Ran Huanhuan, Wen Shiping, Li Qian, Cao Yuting, Shi Kaibo, Huang Tingwen
IEEE Trans Neural Netw Learn Syst. 2023 Feb;34(2):987-998. doi: 10.1109/TNNLS.2021.3104860. Epub 2023 Feb 3.
As edge computing platforms need low power consumption and small volume circuit with artificial intelligence (AI), we design a compact and stable memristive visual geometry group (MVGG) neural network for image classification. According to characteristics of matrix-vector multiplication (MVM) using memristor crossbars, we design three pruning methods named row pruning, column pruning, and parameter distribution pruning. With a loss of only 0.41% of the classification accuracy, a pruning rate of 36.87% is obtained. In the MVGG circuit, both the batch normalization (BN) layers and dropout layers are combined into the memristive convolutional computing layer for decreasing the computing amount of the memristive neural network.

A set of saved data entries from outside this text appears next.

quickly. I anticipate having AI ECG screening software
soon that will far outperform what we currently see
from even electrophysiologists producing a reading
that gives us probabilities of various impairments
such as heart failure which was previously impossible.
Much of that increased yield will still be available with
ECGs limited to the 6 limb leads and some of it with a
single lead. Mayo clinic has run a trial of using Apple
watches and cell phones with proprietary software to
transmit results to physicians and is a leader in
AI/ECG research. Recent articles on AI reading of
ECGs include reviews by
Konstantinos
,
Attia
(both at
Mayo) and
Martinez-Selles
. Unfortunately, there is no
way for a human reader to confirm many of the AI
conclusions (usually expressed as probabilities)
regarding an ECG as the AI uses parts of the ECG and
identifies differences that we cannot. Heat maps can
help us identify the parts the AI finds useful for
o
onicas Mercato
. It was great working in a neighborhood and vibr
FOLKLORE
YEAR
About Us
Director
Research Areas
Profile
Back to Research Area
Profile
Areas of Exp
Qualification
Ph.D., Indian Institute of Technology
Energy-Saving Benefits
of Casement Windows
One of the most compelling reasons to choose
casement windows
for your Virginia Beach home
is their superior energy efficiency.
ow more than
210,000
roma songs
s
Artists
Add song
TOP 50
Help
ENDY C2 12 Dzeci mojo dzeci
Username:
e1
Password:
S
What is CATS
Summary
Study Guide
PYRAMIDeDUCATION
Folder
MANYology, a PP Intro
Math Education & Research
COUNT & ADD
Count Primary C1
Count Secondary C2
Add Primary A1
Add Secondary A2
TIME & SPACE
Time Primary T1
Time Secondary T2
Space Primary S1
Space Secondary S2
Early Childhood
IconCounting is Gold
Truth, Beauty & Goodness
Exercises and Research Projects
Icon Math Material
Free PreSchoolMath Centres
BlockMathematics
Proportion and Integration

In order to further reduce the influence of multistate conductance of memristors on classification accuracy of MVGG circuit, the layer optimization circuit and the channel optimization circuit are designed in this article. The theoretical analysis shows that the introduction of the optimized methods can greatly reduce the impact of the multistate conductance of memristors on the classification accuracy of MVGG circuits. Circuit simulation experiments show that, for the layer-optimized MVGG circuit, when the number of multistate conductance of memristors is 2 = 32 , the optimized circuit can basically achieve an accuracy of the full-precision MVGG. For the channel-optimized MVGG circuit, when the number of multistate conductance of memristors is 2 = 4 , the optimized circuit can basically achieve an accuracy of the full-precision MVGG.
由于边缘计算平台需要具备人工智能(AI)的低功耗和小体积电路,我们设计了一种用于图像分类的紧凑且稳定的忆阻视觉几何组(MVGG)神经网络。根据使用忆阻器交叉阵列的矩阵向量乘法(MVM)的特性,我们设计了三种剪枝方法,分别称为行剪枝、列剪枝和参数分布剪枝。在分类准确率仅损失0.41%的情况下,获得了36.87%的剪枝率。在MVGG电路中,批归一化(BN)层和随机失活层都被合并到忆阻卷积计算层中,以减少忆阻神经网络的计算量。为了进一步降低忆阻器的多态电导对MVGG电路分类准确率的影响,本文设计了层优化电路和通道优化电路。理论分析表明,引入优化方法可以大大降低忆阻器的多态电导对MVGG电路分类准确率的影响。电路仿真实验表明,对于层优化的MVGG电路,当忆阻器的多态电导数为2 = 32时,优化后的电路基本可以达到全精度MVGG的准确率。对于通道优化的MVGG电路,当忆阻器的多态电导数为2 = 4时,优化后的电路基本可以达到全精度MVGG的准确率。